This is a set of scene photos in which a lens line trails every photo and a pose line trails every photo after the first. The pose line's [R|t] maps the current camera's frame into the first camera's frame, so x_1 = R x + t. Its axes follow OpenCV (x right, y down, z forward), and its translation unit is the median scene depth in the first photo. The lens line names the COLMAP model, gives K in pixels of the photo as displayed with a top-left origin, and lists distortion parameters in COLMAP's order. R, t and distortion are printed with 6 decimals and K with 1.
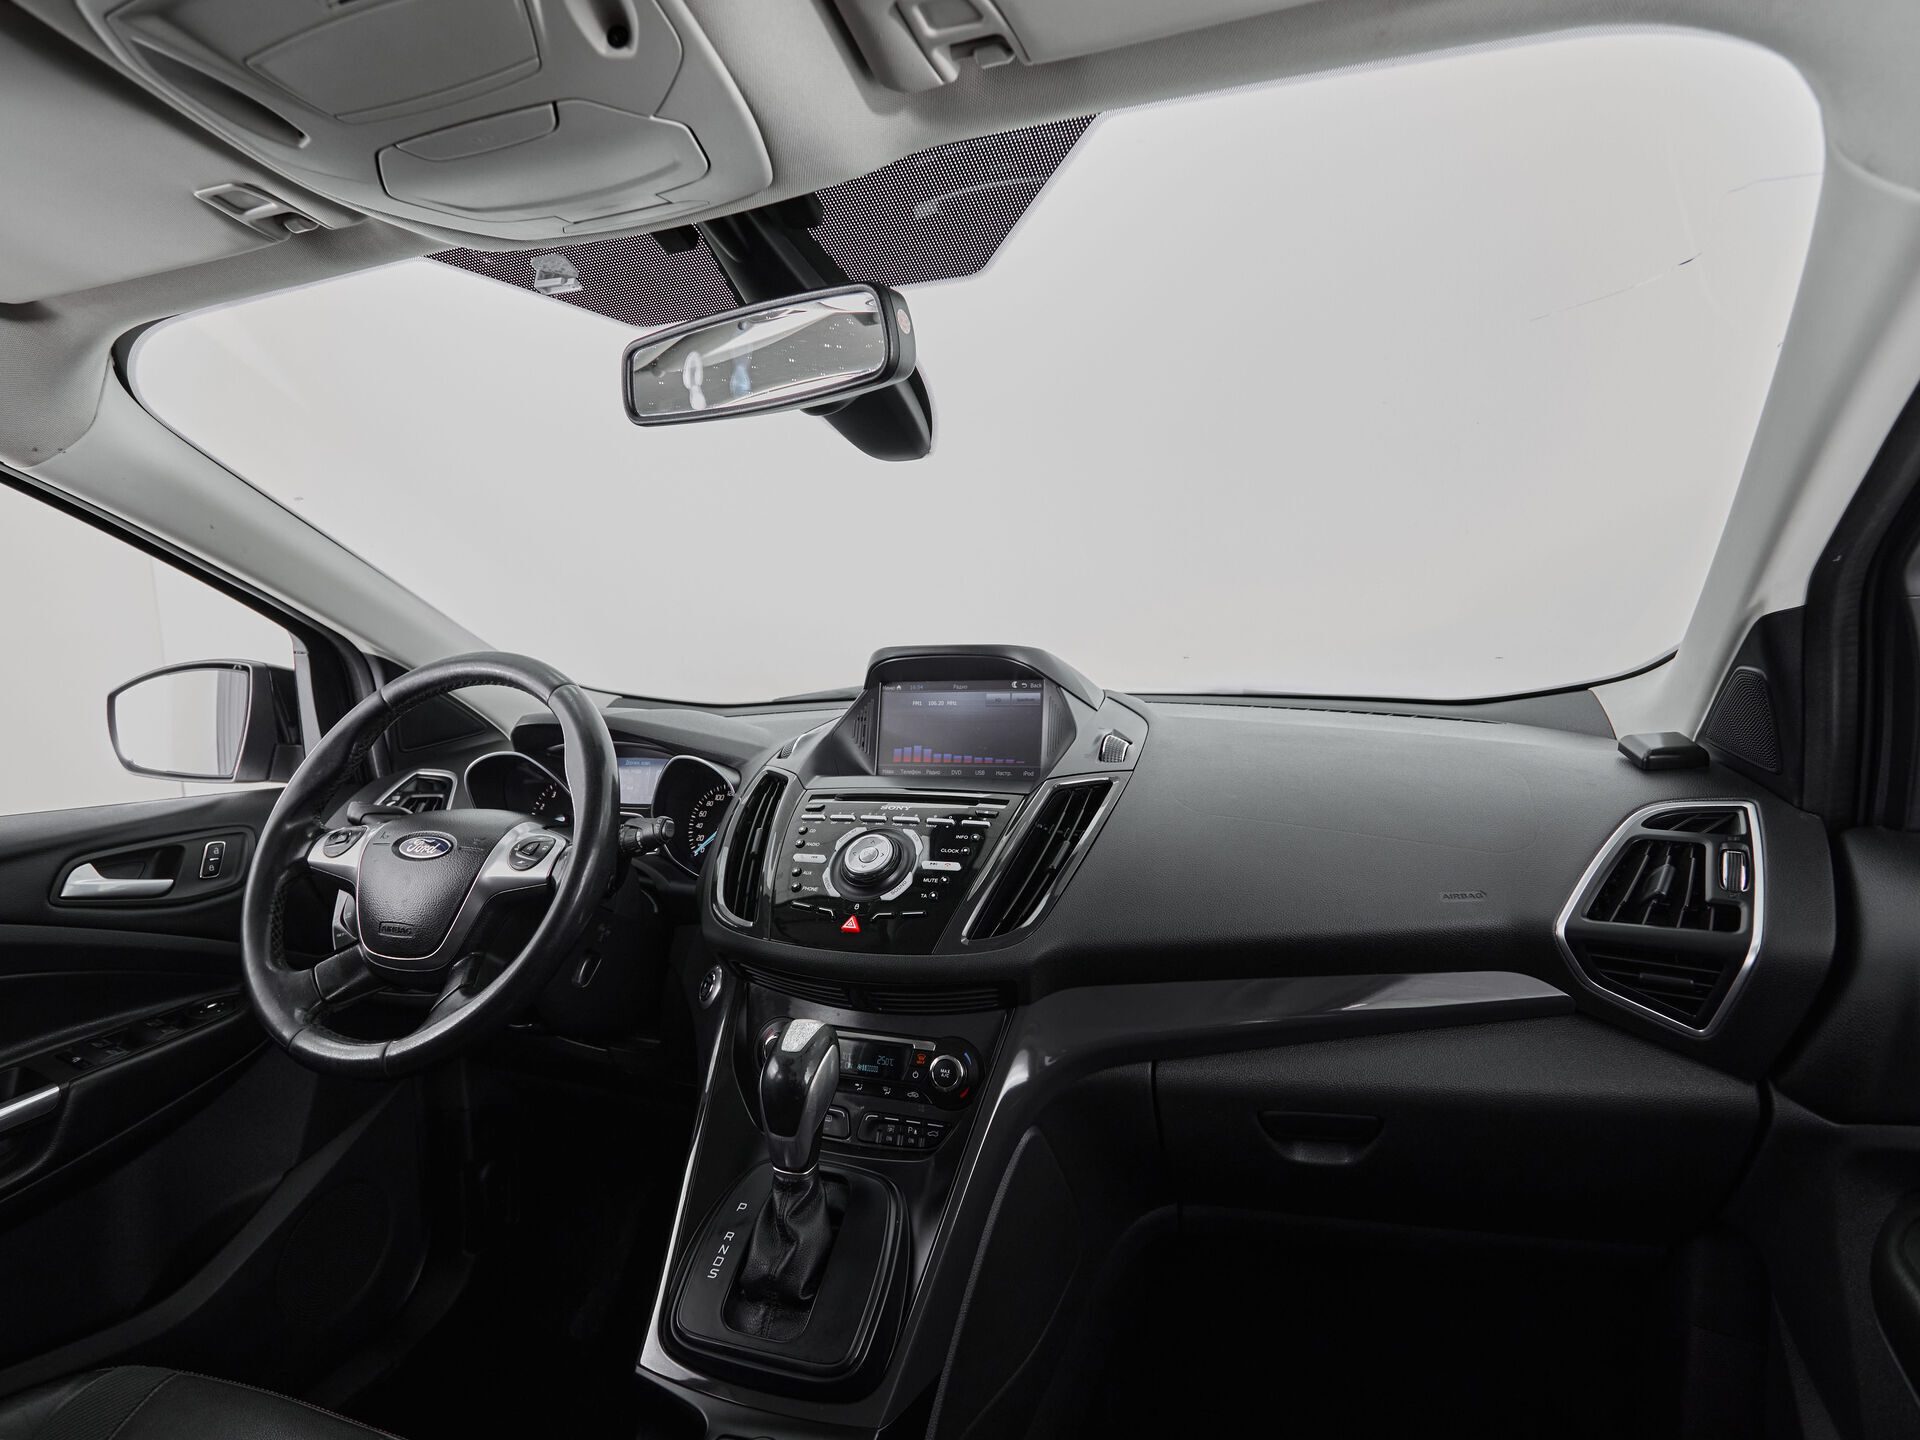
lens RADIAL K [[998.9, 0, 962.0], [0, 998.9, 746.7], [0, 0, 1]] dist [-0.008461, 0.005801]
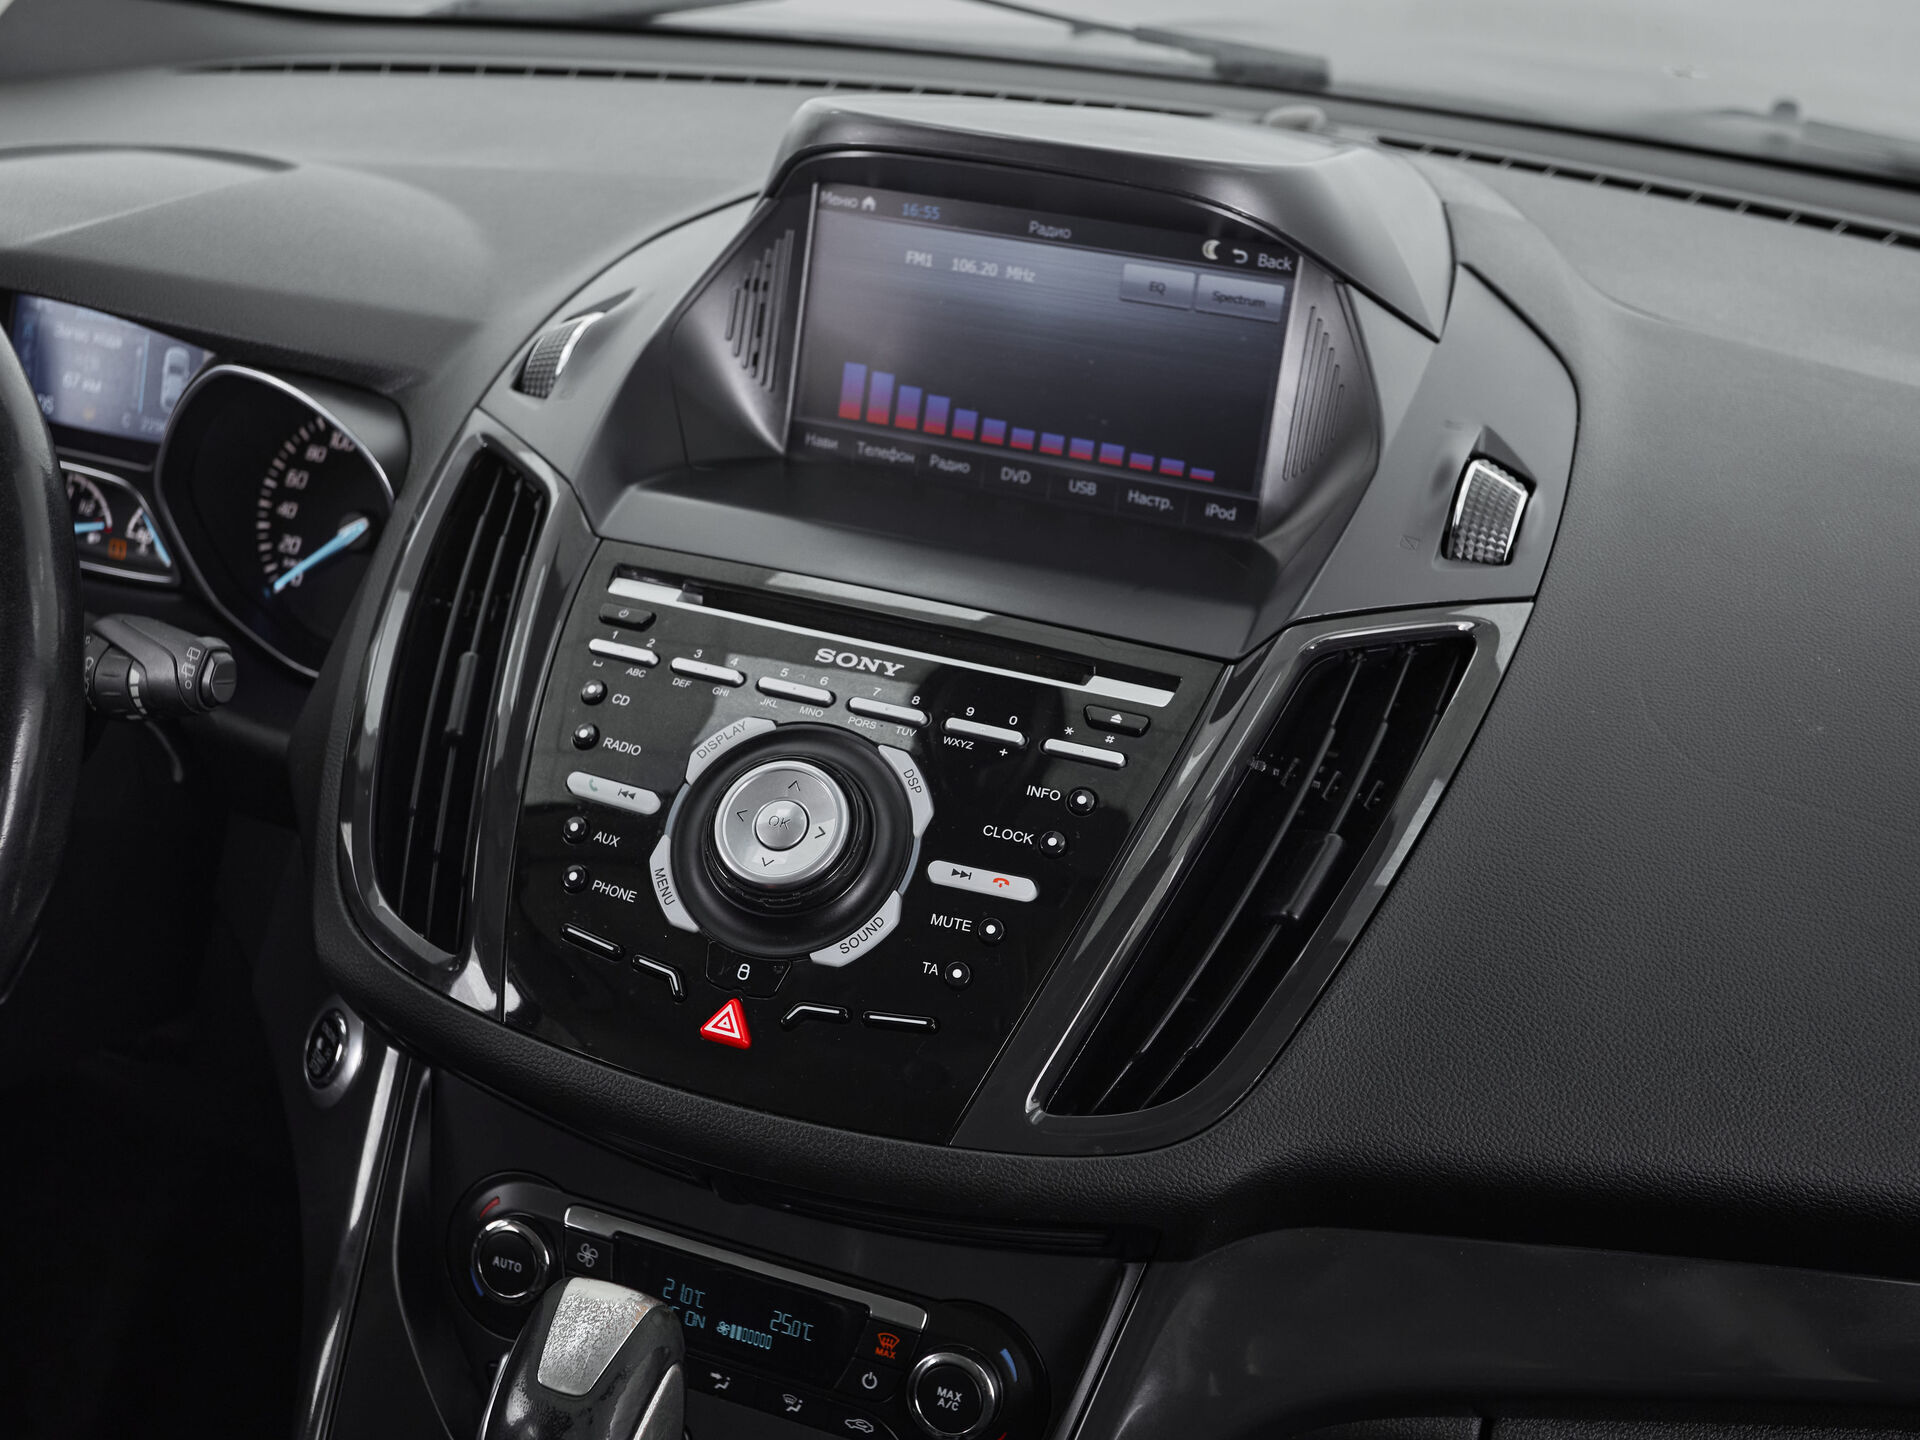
lens RADIAL K [[2424.7, 0, 875.8], [0, 2424.7, 738.6], [0, 0, 1]] dist [0.020635, 0.000000]
pose [[0.996906, 0.077057, 0.015503, -0.070944], [-0.077538, 0.931771, 0.354670, -0.219170], [0.012884, -0.354774, 0.934863, 0.181603]]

==*==

_AIM OF THE EXERCISE_.
Each line above is to be copied exactly, and the pictures are to be dropped.

_WRITTEN REPLY_.
This is a set of scene photos in which a lens line trails every photo and a pose line trails every photo after the first. The pose line's [R|t] maps the current camera's frame into the first camera's frame, so x_1 = R x + t. Its axes follow OpenCV (x right, y down, z forward), and its translation unit is the median scene depth in the first photo. The lens line names the COLMAP model, gives K in pixels of the photo as displayed with a top-left origin, and lists distortion parameters in COLMAP's order. R, t and distortion are printed with 6 decimals and K with 1.
lens RADIAL K [[998.9, 0, 962.0], [0, 998.9, 746.7], [0, 0, 1]] dist [-0.008461, 0.005801]
lens RADIAL K [[2424.7, 0, 875.8], [0, 2424.7, 738.6], [0, 0, 1]] dist [0.020635, 0.000000]
pose [[0.996906, 0.077057, 0.015503, -0.070944], [-0.077538, 0.931771, 0.354670, -0.219170], [0.012884, -0.354774, 0.934863, 0.181603]]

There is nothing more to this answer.